I went to preach 'away from home' at another church last Sunday. It is a church that is struggling to remain viable. At the first service there were six others and me. At the second there were seven ... and me.
I have mixed reactions to such a situation. My emotions get involved too. My automatic reaction is, "C'mon, call it a day!". I have never been someone who thought that supporting a cause that was going nowhere was a good thing. Read the signs and make the hard decision.
However, my heart was in a different place. I had a strange sense of excitement while travelling to the church. I was champing at the bit! I wanted to preach. When I got there, yes there were few, but the experience was good. We sang well, the people were attentive and I experienced a degree of liberty I had not felt for a while.

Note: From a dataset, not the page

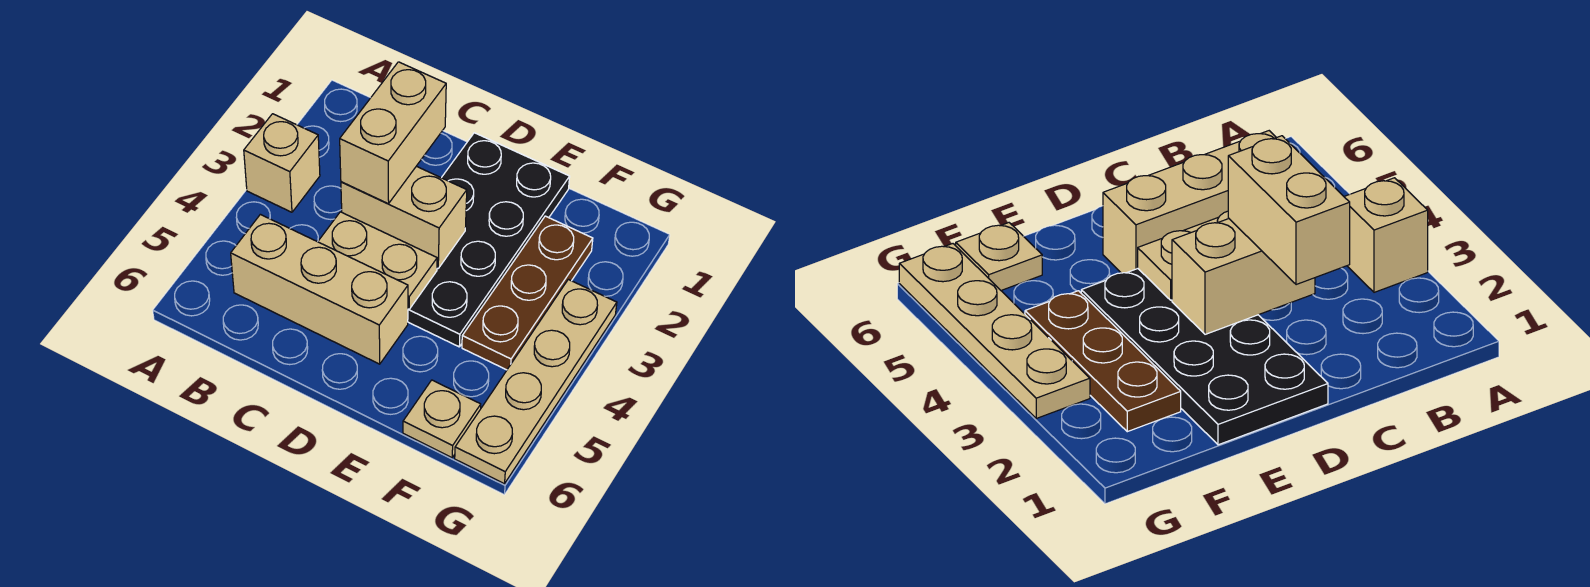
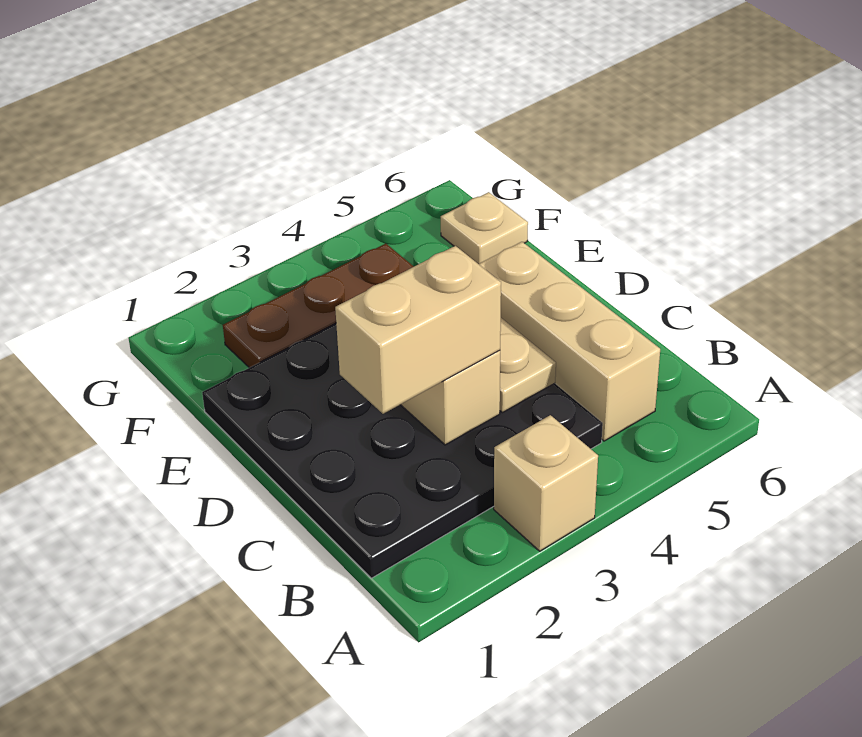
black plate D1:E4 level 1 -> black plate B1:E4 level 1
tan plate G3:G6 level 1 -> none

I don't know what to make of an experience like that. I am happy to respond to any call to preach elsewhere as long as there is no adverse effect on Solihull Pres. I want to preach more that I currently am (at Sol Pres we only have one Sunday service). It is not for me to make the hard decisions in difficult places I have no part in. But should I not be fed up at preaching to small congregations in difficult places?
I don't think so. Paul helps us when he says, "Woe to me if I do not preach the gospel!" (1 Cor 9:16). When necessity is placed upon a man, he would preach to anything
I thank God for help in a difficult time. I thank God for the fellowship with brothers and sisters pressing on. No one said this preaching business would be without trial. But the joy of preaching and hearing the gospel overshadows it.